FIGURE 1.10 Methodology of reactor engineering.

understand the upper and lower bounds on performance and to identify important factors which control the performance. Studies using idealized models are also helpful in determining the desired performance targets for transport processes such as mixing, mass and heat transfer. Engineering creativity, experience and accumulated empirical information is generally used to evolve preliminary reactor configurations. Reactor simulation models are then developed to evaluate these different reactor configurations. Using a conventional methodology, a reactor engineer has to rely on experimental and semi-empirical tools to obtain a knowledge of fluid dynamics, which is essential when addressing many crucial design issues. Several reviews and books have been published which analyze published empirical correlations to estimate parameters necessary for the design and simulation of reactors (for example, see Shah, 1991: stirred reactors; Deckwer, 1991: bubble column reactors; Kunii and Levenspiel, 1991: fluidized bed reactors and so on). Wherever such available information is not adequate, experiments on pilot scale reactors are designed and carried out. The usefulness of pilot scale studies depends on how well these pilot reactors mimic the fluid dynamics and mixing in proposed large-scale reactors. For obvious reasons, such conventional design methods using empirical correlations have rather limited reliability. Uncertainty associated with extrapolation may be unacceptably high. Such methods are not able to relate details of reactor hardware with reactor performance. This non-capability narrows down the choice of reactor configurations. New ideas and new reactor configurations are often sidelined in favor of proven and conventional reactor types when there is an excessive reliance on empirical information and experiments.

To achieve and retain a competitive edge, it is becoming more and more important to address the third question 'what is the best way to carry out the desired transformation?' and to design the reactor hardware and operating protocols accordingly.
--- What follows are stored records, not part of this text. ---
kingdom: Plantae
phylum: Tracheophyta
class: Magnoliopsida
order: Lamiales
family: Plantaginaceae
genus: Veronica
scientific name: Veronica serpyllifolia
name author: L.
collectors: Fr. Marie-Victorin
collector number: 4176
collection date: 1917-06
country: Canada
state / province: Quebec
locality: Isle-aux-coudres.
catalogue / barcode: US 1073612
To answer this question, it is necessary for a reactor engineer to establish accurately the relationship between reactor hardware and reactor performance. Computational flow modeling tools can make substantial contributions in establishing such a relationship.
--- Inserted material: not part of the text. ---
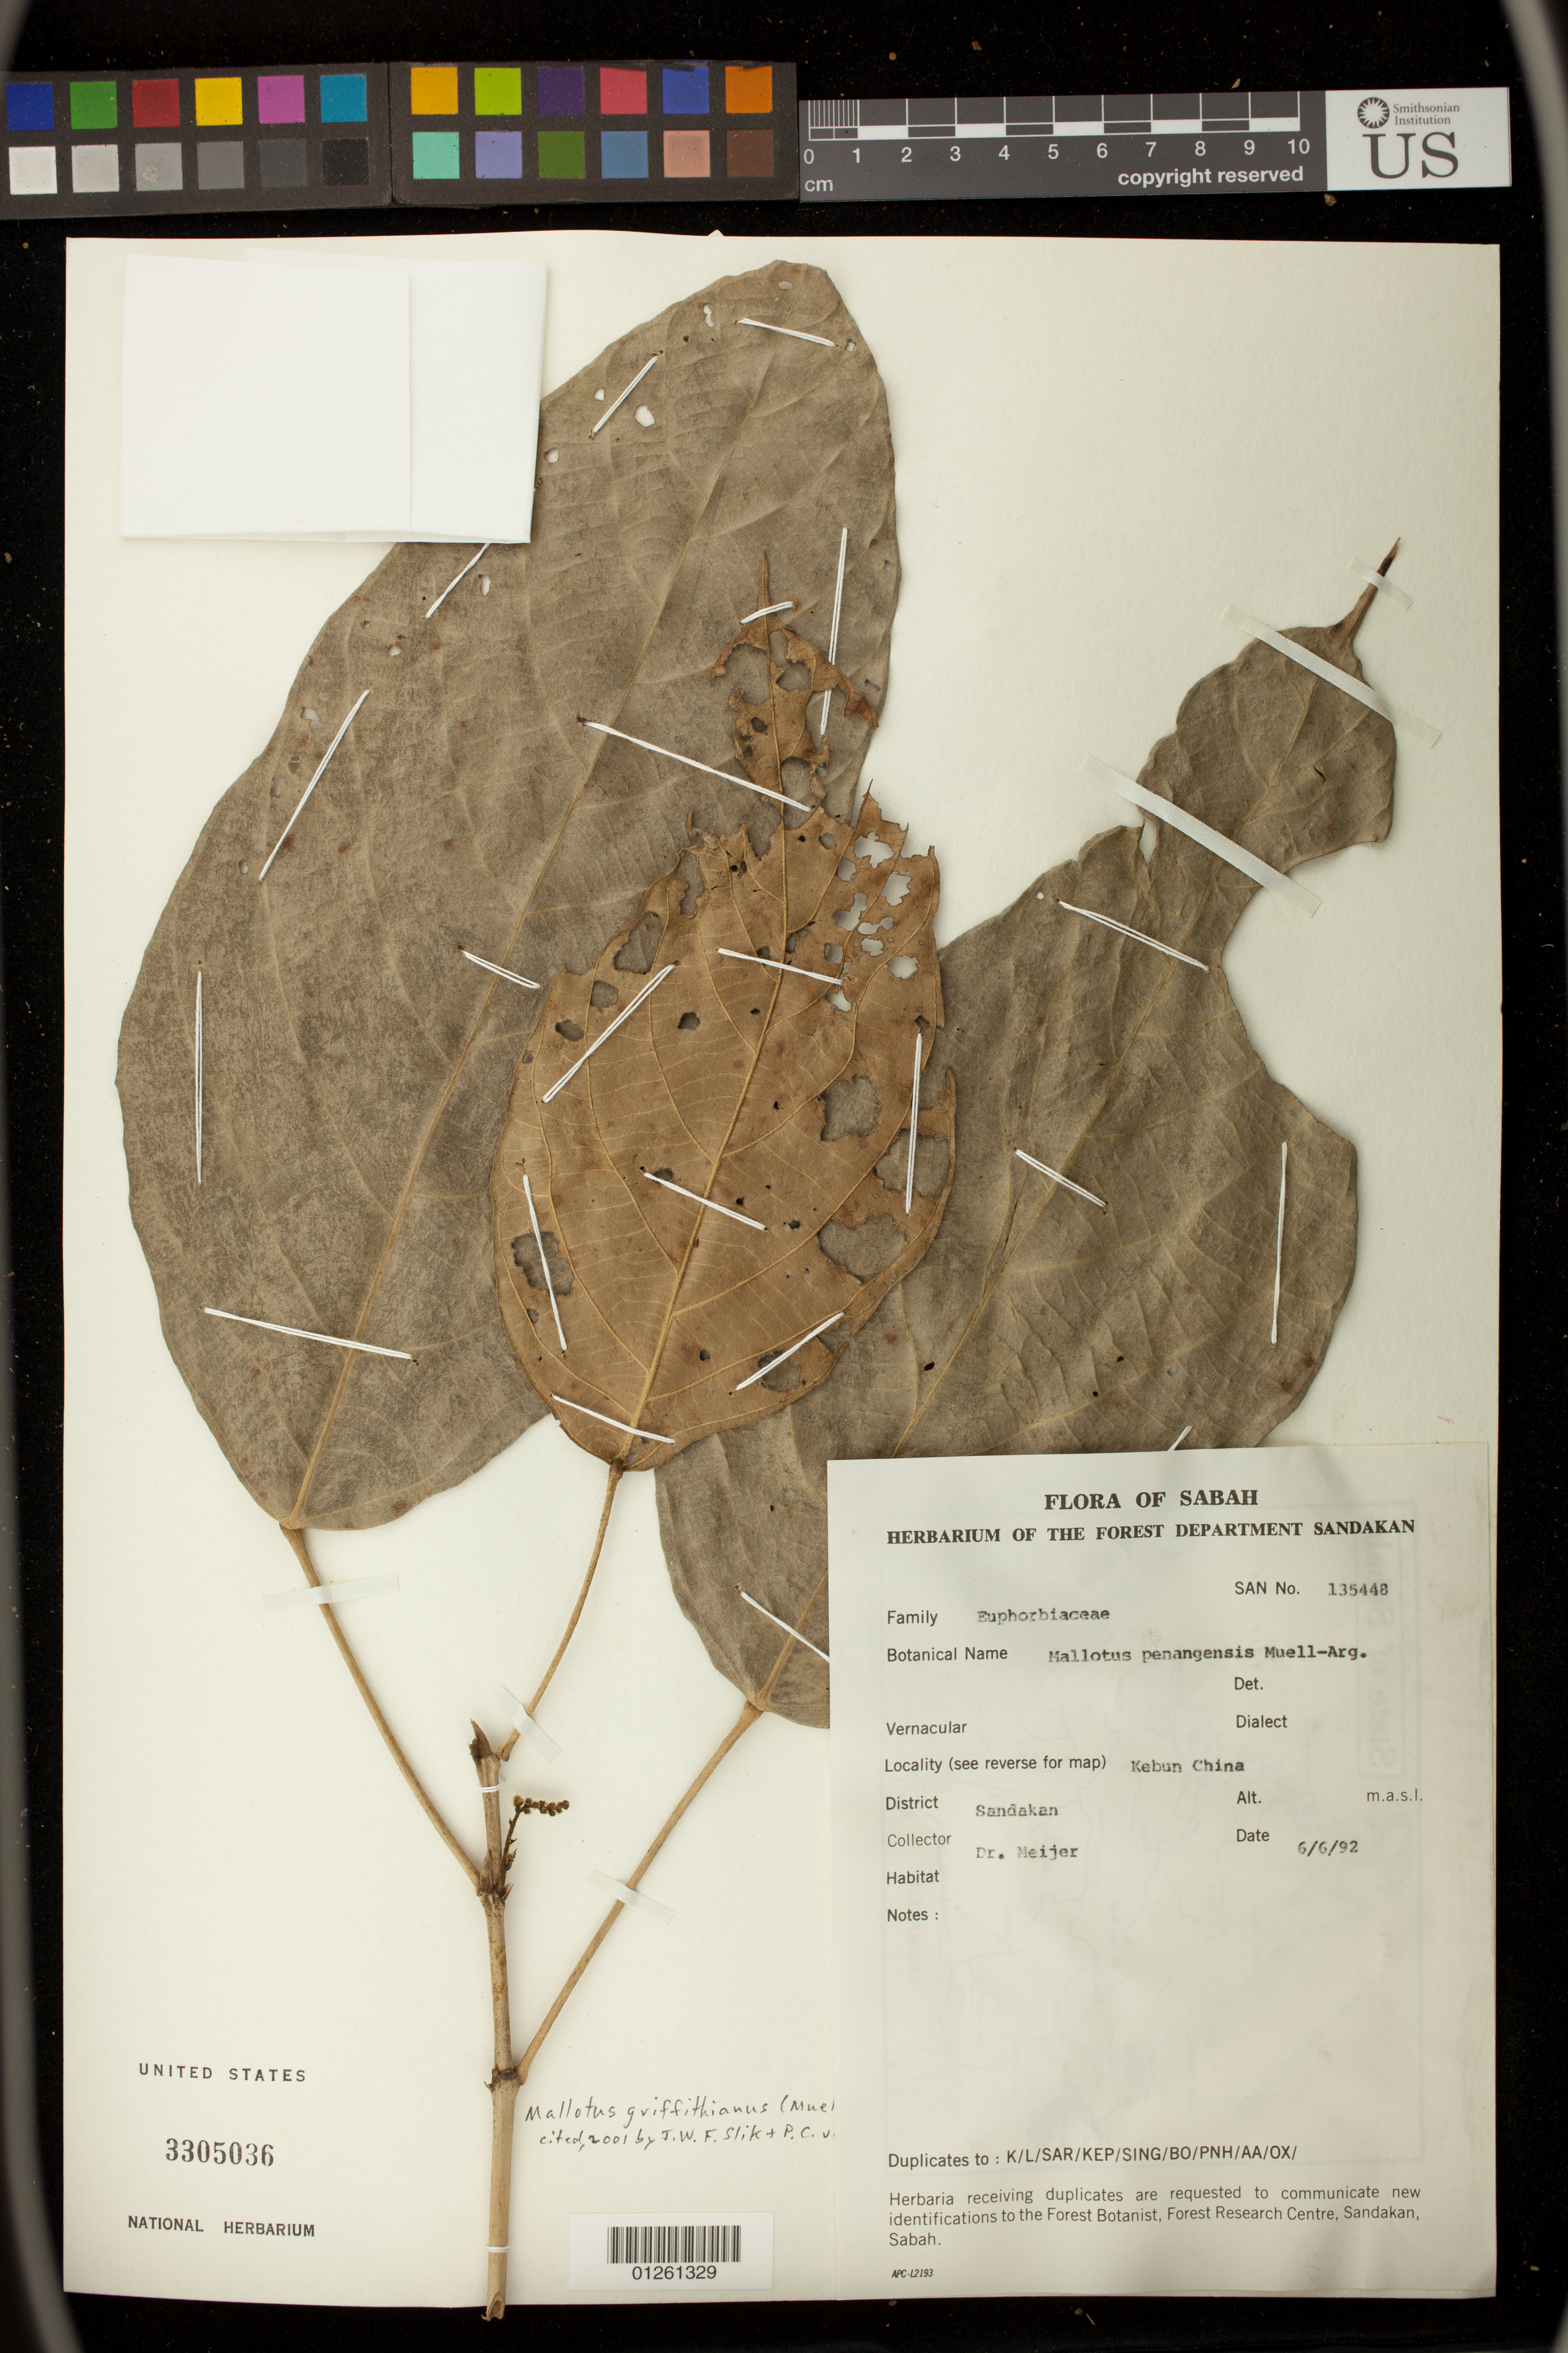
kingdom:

CFM tools can accelerate the reactor engineering tasks shown in Fig. 1.10 with minimum experimentation on pilot scales and with enhanced confidence levels. Use of CFM for reactor engineering is briefly discussed in Section 1.3 and Parts III and IV of this book. Traditional methods of flow modeling, which rely either on experimental investigations or on making drastic simplifications of the flow problem to allow analytical solutions, are proving to be increasingly inadequate for this purpose. These methods have served us well to establish the reactor engineering profession, which has shaped the present chemical industry. However, to make further progress, it is essential to make creative use of the best possible tools available to reactor engineers. This is especially true for multiphase reactors. The ultimate wish of any reactor engineer is to know the complete history of all the fluid elements flowing through the reactor. This was considered hitherto not possible for most practical reactors. Recent advances in understanding the physics of flows, numerical techniques and digital computers can make tremendous contributions to realizing this ultimate wish by enabling simulations of complex flows in industrial equipment. Of course, there are still many unanswered questions and problems which need to be overcome to realize this dream. It is, however, important that reactor engineers are aware of the potential of these recent advances and are equipped to apply computational flow modeling tools creatively in their endeavors to develop innovative and better reactor hardware and operating protocols. The major features of these advances which are relevant to reactor engineering are discussed in the next section.